Capital Market Aphorisms & Meditations
1.
“Having opinions is like having fish. If you go fishing, with luck, you’ll catch your own fish, or your own opinions. I speak of live opinions, and live fish. Not the fossils that satisfy most people, i.e. ‘convictions.’” (317G)
2.
“Become who you are.”
Whatever the value of this counsel in a personal context, I’ve found it’s particularly apt in an investment and financial one. Many, many companies brand and promote themselves as something they really aren’t, at least in terms of their business models.
This is one reason that disclosing financial results creates issues, even when performance is strong (cf. Nvidia’s situation this August). So, follow the money, the opportunity for money, and the costs - and only then describe or improve how you go to market. If this sounds like common sense, that’s because in a for-profit business reference frame, it is.
Yet often companies don’t market what they truly are, financially. They market products, and they assume a product-related identity is the primary and best definition of their business, alongside their values.
In fact, businesses are not only what they sell and say they believe. They are also their unit and market economics (and a few other key parts of business model discoverability). To compete more powerfully, and enjoy a more resilient, higher multiple? Become who you are - at the least, according to good FP&A.
3.
“…seeing things as similar and making them the same is the mark of weak eyes.” (228G)
This is the weakness and the strength of the capital markets and also of algorithms. Or, the double-edged sword of how pattern recognition - one of the great human and also machine superpowers - actually gets applied to investing.
Just because there’s a similarity or pattern doesn’t mean that what’s being observed is the same, or should become so. It’s a truism and complaint that Wall Street invests by analogy. Ditto, VC’s, though they have slightly different analogies. This challenge unfolds for many companies when investors and/or algos see business performance patterns and assume the underlying businesses are basically the same.
If you’re on the winning side of this - e.g., the standard by which others are judged, great. But if you’re not? Endless valuation pressure. This is why companies should, among other things, “market their markets” aggressively, repeatedly and in real time, in order to define reference frames in their own terms.
Wall Street, its algorithms and even Sand Hill Road often have weak eyes. The best, highest-multiple companies make that near-sightedness work in favor of, vs. against, how stakeholders value their businesses.
4.
“Many people are obstinate about the path once it is taken, few people about the destination.”
I’m sure this one is plastered on a faux-artisanal, country-kitchen sign somewhere. That doesn’t make it any less true in the context of investor relations and equity valuations, though.

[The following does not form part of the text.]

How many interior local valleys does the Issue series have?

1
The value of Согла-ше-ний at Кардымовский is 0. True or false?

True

Founders and CEOs are famously stubborn about destinations. This is why at their best, they achieve iconic outcomes. It’s ironic, therefore, that so much IR is mostly about the path.

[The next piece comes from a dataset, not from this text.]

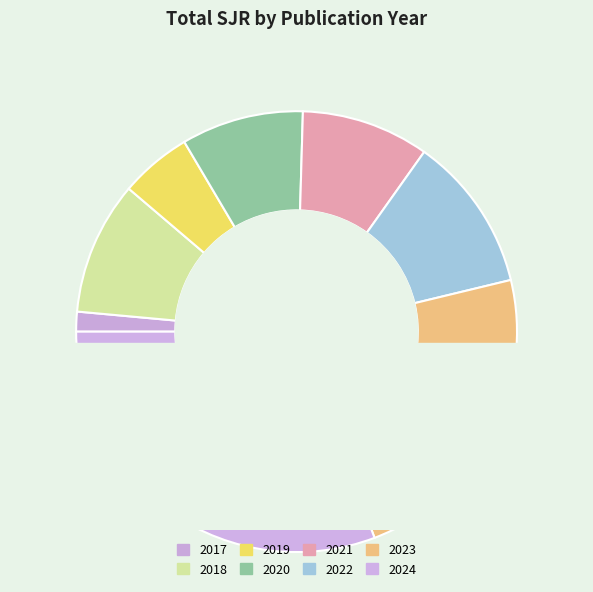

What percentage is the 2020 slice, to the nearest percent?

10%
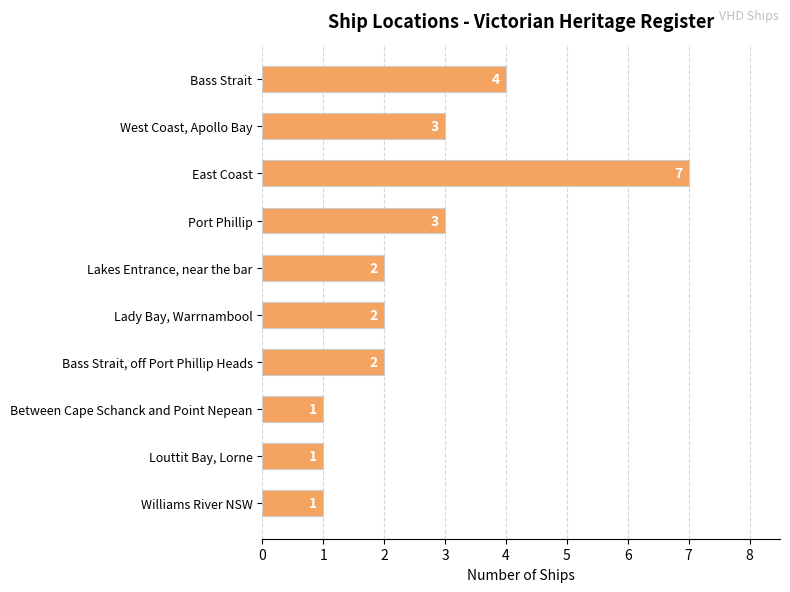

Reading bottom to top, list all the values displayed in this chart.

1	1	1	2	2	2	3	7	3	4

We note elsewhere how hundreds of companies still rely on investor marketing that was cutting edge in the 1970’s. Private companies, once they’ve been funded, often fall into this path-vs-destination trap as well. The investor marketing path is long overdue for a transformation - and the most obvious and available options today offer superior support Board and management team destinations. Sometimes, change is good. This is one of those times.